My father loved C.P. Cavafy (1863-1933). With a scowl of deep concentration, he would read poems like “Ithaca,” or “The God Abandons Antony.” He was amazed that this scrawny, reclusive dandy from Alexandria could be so powerful in his verse. It was the magic of poetry at work, or as poet Glyn Maxwell says, “what’s signaled by the black shapes is a human presence.” He had the collected poems of Edgar Allan Poe — the French went crazy for him, he would say, and a treasured volume of his most beloved François Villon, the first real bad-boy of medieval poetry. There was Kostas Karyotakis and of course Nikos Kazantzakis — mostly novels, but my father loved to point out that Zorba, the “greatest Greek of all” wanted “here lies a Greek who hates the Greeks”chiseled on his tombstone. Nobody but the poets can articulate this conundrum, this love-hate, madness of being Greek.

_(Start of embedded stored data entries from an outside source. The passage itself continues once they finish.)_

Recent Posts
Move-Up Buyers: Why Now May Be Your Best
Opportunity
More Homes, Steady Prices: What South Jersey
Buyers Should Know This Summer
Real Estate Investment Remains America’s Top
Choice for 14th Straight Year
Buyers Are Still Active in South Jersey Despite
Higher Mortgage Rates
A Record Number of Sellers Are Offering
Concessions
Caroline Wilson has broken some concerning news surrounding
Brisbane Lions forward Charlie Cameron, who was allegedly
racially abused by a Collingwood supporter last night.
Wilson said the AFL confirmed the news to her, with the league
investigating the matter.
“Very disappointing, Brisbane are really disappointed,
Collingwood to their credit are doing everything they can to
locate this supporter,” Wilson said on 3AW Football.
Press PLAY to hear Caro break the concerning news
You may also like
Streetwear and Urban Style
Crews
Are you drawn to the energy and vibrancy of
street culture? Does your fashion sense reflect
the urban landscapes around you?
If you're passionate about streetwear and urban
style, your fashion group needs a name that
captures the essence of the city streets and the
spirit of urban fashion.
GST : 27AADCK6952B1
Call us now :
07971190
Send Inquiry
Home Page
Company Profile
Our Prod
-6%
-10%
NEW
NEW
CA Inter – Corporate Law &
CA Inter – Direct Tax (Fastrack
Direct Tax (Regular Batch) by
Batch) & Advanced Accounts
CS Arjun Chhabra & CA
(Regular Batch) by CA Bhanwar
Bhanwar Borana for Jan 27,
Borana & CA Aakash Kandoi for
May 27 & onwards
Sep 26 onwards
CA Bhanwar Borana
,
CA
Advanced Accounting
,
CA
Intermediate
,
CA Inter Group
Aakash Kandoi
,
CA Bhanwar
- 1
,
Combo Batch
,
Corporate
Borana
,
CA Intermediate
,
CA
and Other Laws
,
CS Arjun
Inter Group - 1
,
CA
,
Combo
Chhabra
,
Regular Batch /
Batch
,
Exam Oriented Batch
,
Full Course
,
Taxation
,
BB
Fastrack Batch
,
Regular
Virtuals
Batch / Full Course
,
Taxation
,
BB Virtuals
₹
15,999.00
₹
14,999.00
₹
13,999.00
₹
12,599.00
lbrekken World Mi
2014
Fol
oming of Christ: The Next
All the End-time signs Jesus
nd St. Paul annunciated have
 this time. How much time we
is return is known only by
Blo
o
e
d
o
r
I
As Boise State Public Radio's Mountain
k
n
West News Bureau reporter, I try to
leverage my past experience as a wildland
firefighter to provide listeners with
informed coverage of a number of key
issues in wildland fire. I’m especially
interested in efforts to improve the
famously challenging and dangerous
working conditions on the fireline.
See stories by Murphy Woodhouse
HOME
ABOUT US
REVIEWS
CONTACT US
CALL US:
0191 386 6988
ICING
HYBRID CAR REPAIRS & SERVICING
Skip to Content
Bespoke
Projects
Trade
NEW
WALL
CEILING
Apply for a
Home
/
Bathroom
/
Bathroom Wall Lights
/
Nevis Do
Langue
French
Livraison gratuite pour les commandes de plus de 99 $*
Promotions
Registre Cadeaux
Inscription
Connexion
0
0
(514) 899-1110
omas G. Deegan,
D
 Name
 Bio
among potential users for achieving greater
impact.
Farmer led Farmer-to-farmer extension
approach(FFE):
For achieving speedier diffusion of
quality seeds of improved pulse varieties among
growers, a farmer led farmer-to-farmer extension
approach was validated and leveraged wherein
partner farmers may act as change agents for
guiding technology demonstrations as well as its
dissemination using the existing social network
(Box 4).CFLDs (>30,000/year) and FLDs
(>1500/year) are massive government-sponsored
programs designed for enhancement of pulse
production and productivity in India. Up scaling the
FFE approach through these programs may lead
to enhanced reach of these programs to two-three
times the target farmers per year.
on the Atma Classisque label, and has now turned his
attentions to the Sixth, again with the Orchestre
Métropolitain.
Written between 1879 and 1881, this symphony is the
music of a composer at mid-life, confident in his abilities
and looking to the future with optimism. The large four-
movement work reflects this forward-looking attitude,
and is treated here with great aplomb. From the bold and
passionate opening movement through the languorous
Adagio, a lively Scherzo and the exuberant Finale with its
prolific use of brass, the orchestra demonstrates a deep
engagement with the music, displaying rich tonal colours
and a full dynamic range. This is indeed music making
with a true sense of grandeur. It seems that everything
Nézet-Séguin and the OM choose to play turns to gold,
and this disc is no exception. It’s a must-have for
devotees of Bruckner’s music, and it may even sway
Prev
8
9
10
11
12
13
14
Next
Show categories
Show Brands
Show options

What does this have to do with poetry or losing our way? Greece has gone from knowing itself as a quiet, Mediterranean/Balkan backwater with a great literary and political history to an overhyped European fraudulence almost overnight. Poetry will not fix the economy or punish the Greek political elite for ransacking the country, but before we even begin to think about economics, something needs to restore order in the average Greek’s proud and angry soul.